Digiday Research: Publishers’ online stores lack personalization

This research is based on unique data collected from our proprietary audience of publisher, agency, brand and tech insiders. It’s available to Digiday+ members. More from the series →

Publishers are increasingly turning to commerce as an additional revenue stream beyond advertising and charging for their content. But as they ramp up those efforts, many are yet to implement some key tactics that are now table stakes for e-Commerce companies.

One such area is personalization. Publishers are growing increasingly comfortable with the idea of personalizing their websites and content after a period of uncertainty. Fifty-six percent of publishers in a previous Digiday survey said personalizing their content to readers’ interests was a high priority.

But beyond content, many publishers have yet to bring behavioral personalization to their online stores as well, according Digiday research. At the Digiday Hot Topic: Commerce event in May of this year, only 32 percent of the 53 publisher executives whose companies operated online stores said they personalized those stores based on consumer behavior. 

Offering personalized experiences in online stores can help boost commerce revenues. A 2017 report from the Boston Consulting Group found that retailers who personalized stores saw a 6 percent to 10 percent increase in revenue. But beyond increasing revenues, such personalization can also help build stronger direct connections with consumers and increase customer loyalty.

Earlier research from Digiday found that less than half of publishers monetize their audiences with commerce, and for those that do the majority of their revenue comes indirectly via affiliate commissions. As many look to expand beyond affiliate links into their own e-commerce stores, tactics such as personalization could be key to maximizing revenues.

Publishers might choose to personalize their stores by promoting items related to pages that readers recently visited.

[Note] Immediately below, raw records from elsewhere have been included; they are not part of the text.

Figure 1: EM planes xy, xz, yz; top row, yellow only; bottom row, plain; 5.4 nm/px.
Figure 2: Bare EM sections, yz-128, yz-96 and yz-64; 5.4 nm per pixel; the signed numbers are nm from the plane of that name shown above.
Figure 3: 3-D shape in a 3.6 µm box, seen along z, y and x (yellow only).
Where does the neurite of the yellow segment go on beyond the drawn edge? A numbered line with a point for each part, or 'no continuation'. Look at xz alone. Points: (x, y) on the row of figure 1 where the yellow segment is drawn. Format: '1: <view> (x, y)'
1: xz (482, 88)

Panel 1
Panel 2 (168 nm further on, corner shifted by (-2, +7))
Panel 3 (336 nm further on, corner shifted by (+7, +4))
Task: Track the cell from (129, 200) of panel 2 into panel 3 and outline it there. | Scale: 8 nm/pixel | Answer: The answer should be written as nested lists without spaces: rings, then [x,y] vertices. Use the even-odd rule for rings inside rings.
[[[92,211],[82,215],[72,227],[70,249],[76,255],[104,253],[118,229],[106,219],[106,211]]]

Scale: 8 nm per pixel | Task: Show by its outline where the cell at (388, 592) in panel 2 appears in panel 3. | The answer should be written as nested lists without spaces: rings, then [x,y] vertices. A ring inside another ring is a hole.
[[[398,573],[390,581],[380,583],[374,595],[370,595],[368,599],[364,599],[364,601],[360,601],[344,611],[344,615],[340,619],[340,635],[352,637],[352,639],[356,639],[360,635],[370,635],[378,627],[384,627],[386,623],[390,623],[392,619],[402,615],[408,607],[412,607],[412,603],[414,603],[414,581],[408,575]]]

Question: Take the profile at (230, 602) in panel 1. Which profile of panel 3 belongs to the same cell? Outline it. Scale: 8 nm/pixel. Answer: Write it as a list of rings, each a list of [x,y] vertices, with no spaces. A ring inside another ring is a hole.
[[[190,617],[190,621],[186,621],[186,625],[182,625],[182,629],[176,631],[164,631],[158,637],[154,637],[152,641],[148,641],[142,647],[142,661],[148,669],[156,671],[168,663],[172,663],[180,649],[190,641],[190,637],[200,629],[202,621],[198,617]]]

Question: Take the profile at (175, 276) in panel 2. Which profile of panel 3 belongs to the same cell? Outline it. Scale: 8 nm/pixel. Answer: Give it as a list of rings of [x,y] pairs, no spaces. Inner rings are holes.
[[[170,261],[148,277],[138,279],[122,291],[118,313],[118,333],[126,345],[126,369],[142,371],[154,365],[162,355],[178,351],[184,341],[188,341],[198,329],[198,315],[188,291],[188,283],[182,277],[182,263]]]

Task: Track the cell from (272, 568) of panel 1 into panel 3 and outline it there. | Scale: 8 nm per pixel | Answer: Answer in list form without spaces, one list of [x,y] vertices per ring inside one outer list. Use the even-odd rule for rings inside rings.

Or by highlighting products that are most likely to appeal to users based on data such as gender, age, location and other demographic data.

The challenge, however, is that publishers can be limited by the type of data they can utilize to offer a personalized experience. Nearly six in ten publishers said they could only personalize their content based on their page’s context, not users’ behaviors or attributes.

For European publishers, the General Data Protection Regulation might make personalizing online stores all the more difficult because consumers would have to explicitly opt-in to sharing their data for that purpose. Publishers should also cut themselves some slack when it comes to personalization of online stores. Only 15 percent of companies actually personalize their online stores at a high level according to the BCG report.